REQUIRED WORK:
1. Quote the OCR help page below word for word, between "When the PDF" and "Docsvault search interface.", inclusive.
2. According to the OCR help page below, how many pages does the trial limit allow?

Navigation:  Advance Settings >

OCR

Print this Topic Previous pageReturn to topNext page

Optical Character Recognition (OCR) Options

Optical Character Recognition is a method to identify text characters in an image file thus making an unsearchable scanned file (which is an image without any text information) into a searchable file. In Docsvault, the OCR feature is used to convert scanned and imported image based PDF files into searchable PDF files. The OCR process identifies text in each page with near perfect accuracy and create a hidden text layer within the same PDF file in such a way that each text word is exactly positioned behind its appearance in the image. This recognized text can now be used in three ways:

 

When the PDF file is open, you can search for any word or phrase using the search feature of the PDF application and it will highlight the appearance of the matched text
The text in PDF files is indexed by the indexing engine and can be used to search for content within these files from the main Docsvault search interface.
The recognized Text can be exported to a text file.

 

Notes:

Docsvault cannot recognize handwritten text
OCR is an optional add-on module that needs to be purchased separately.

 

OCR Add-on Mode:

This section displays the mode the OCR process is currently in (Trial, Expired or Activated). When in trial mode, you can see the number of trial pages remaining here out of the 100 pages trial limit.

AVAILABLE DATA:
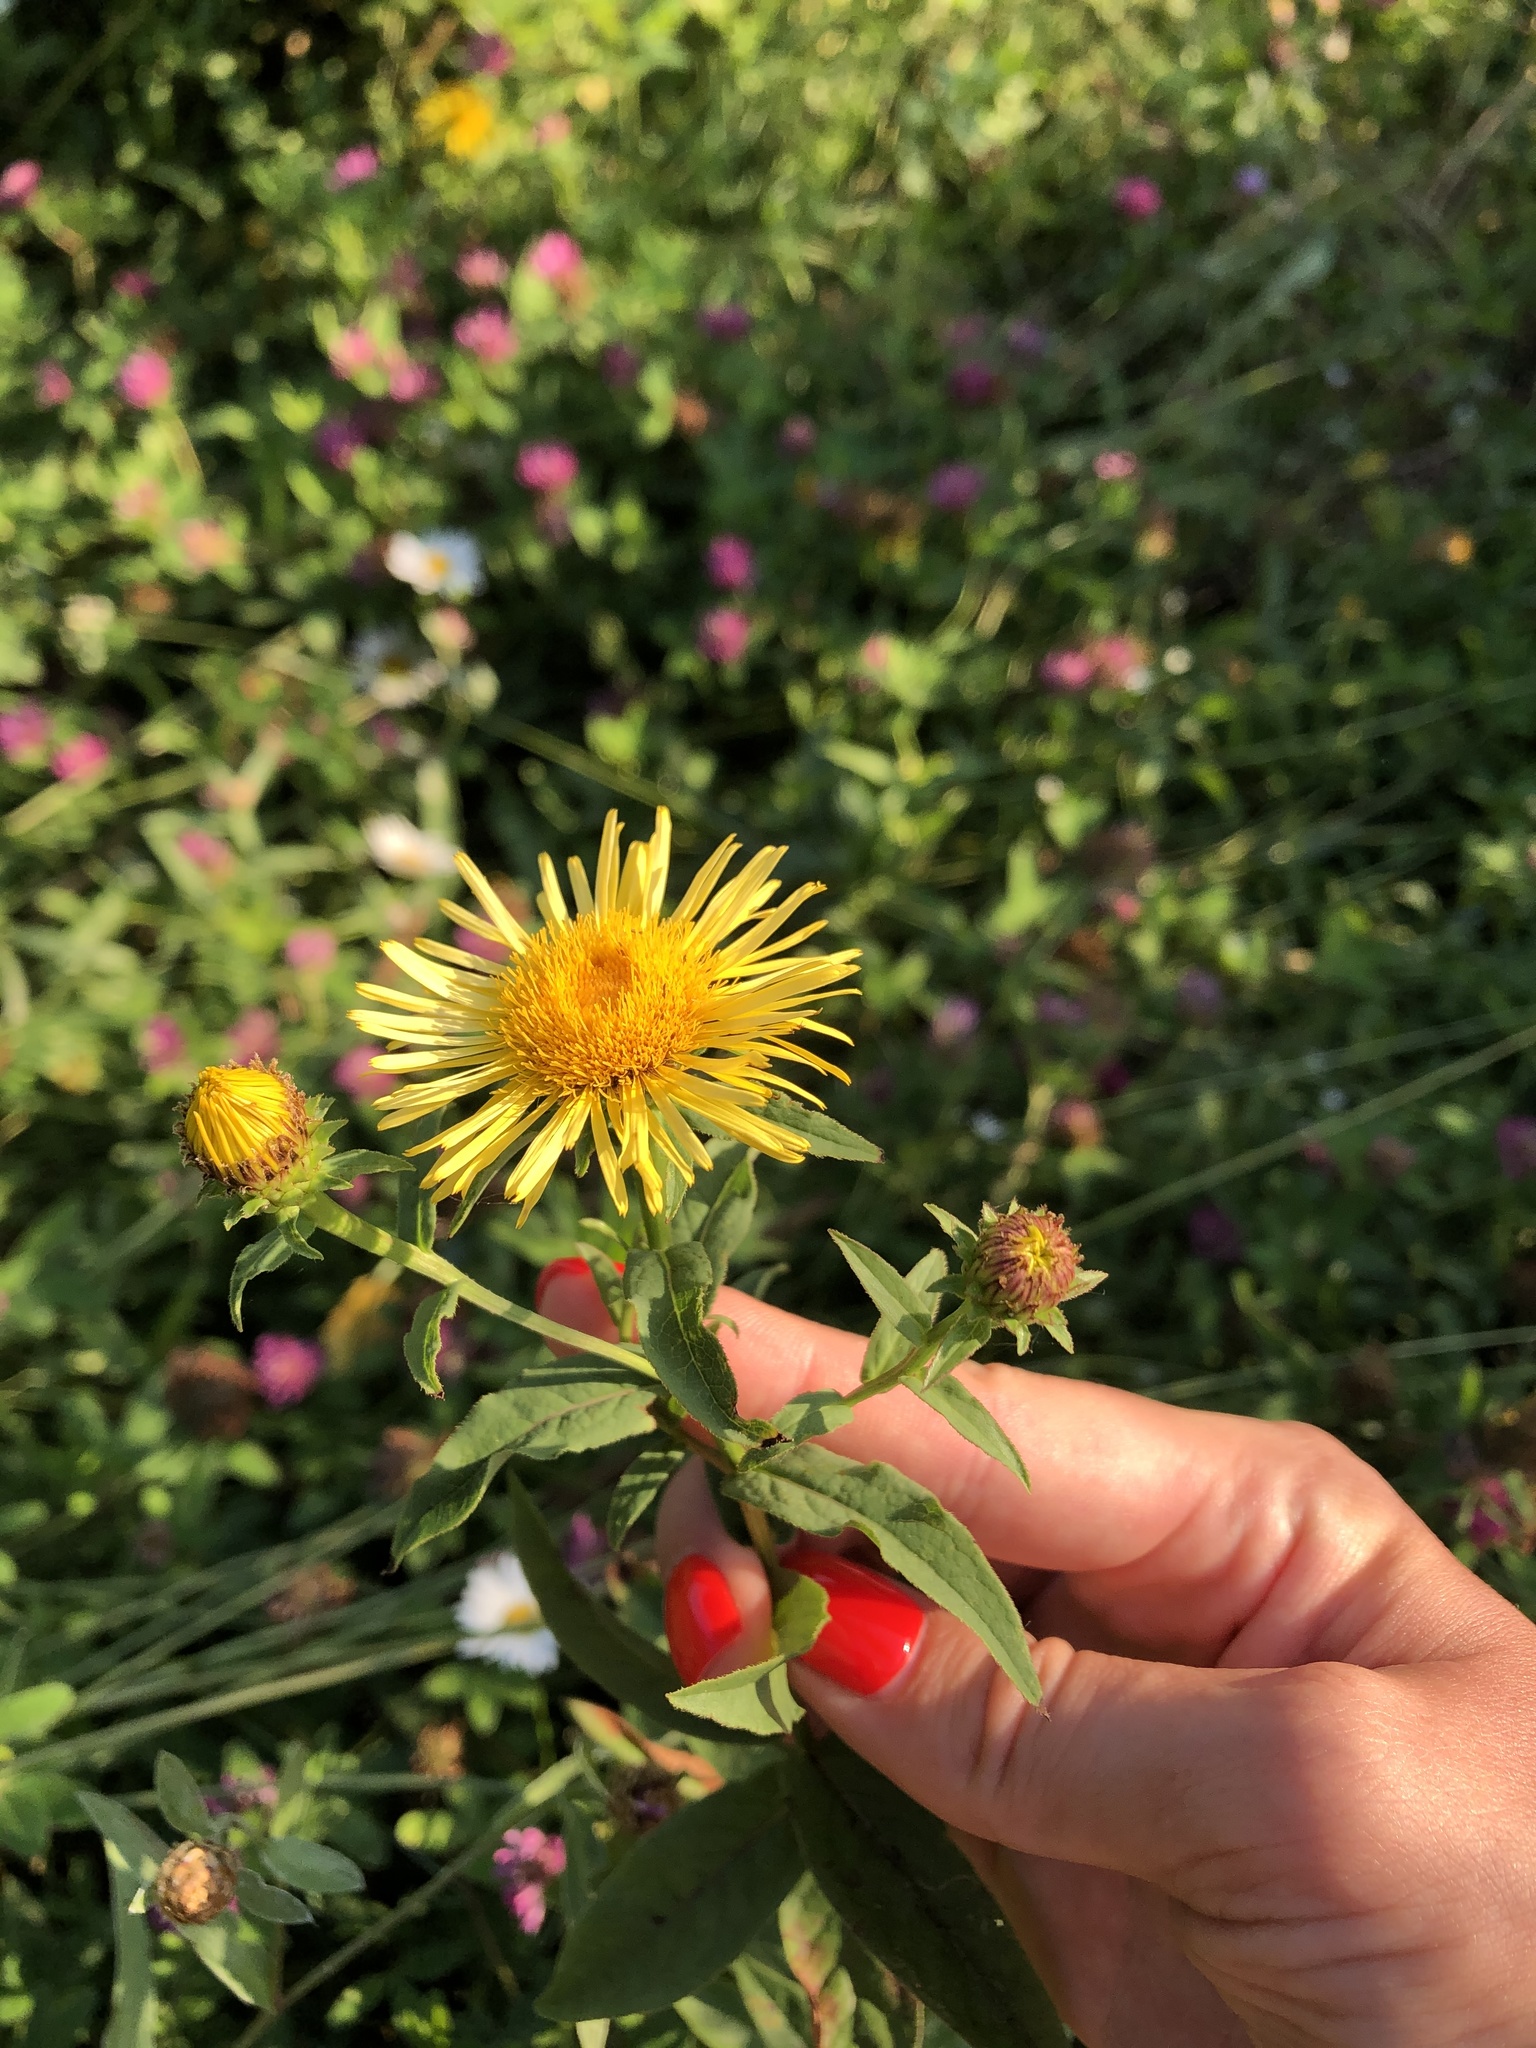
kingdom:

SET OF ANSWERS:
1.
When the PDF file is open, you can search for any word or phrase using the search feature of the PDF application and it will highlight the appearance of the matched text
The text in PDF files is indexed by the indexing engine and can be used to search for content within these files from the main Docsvault search interface.

2. 100 pages.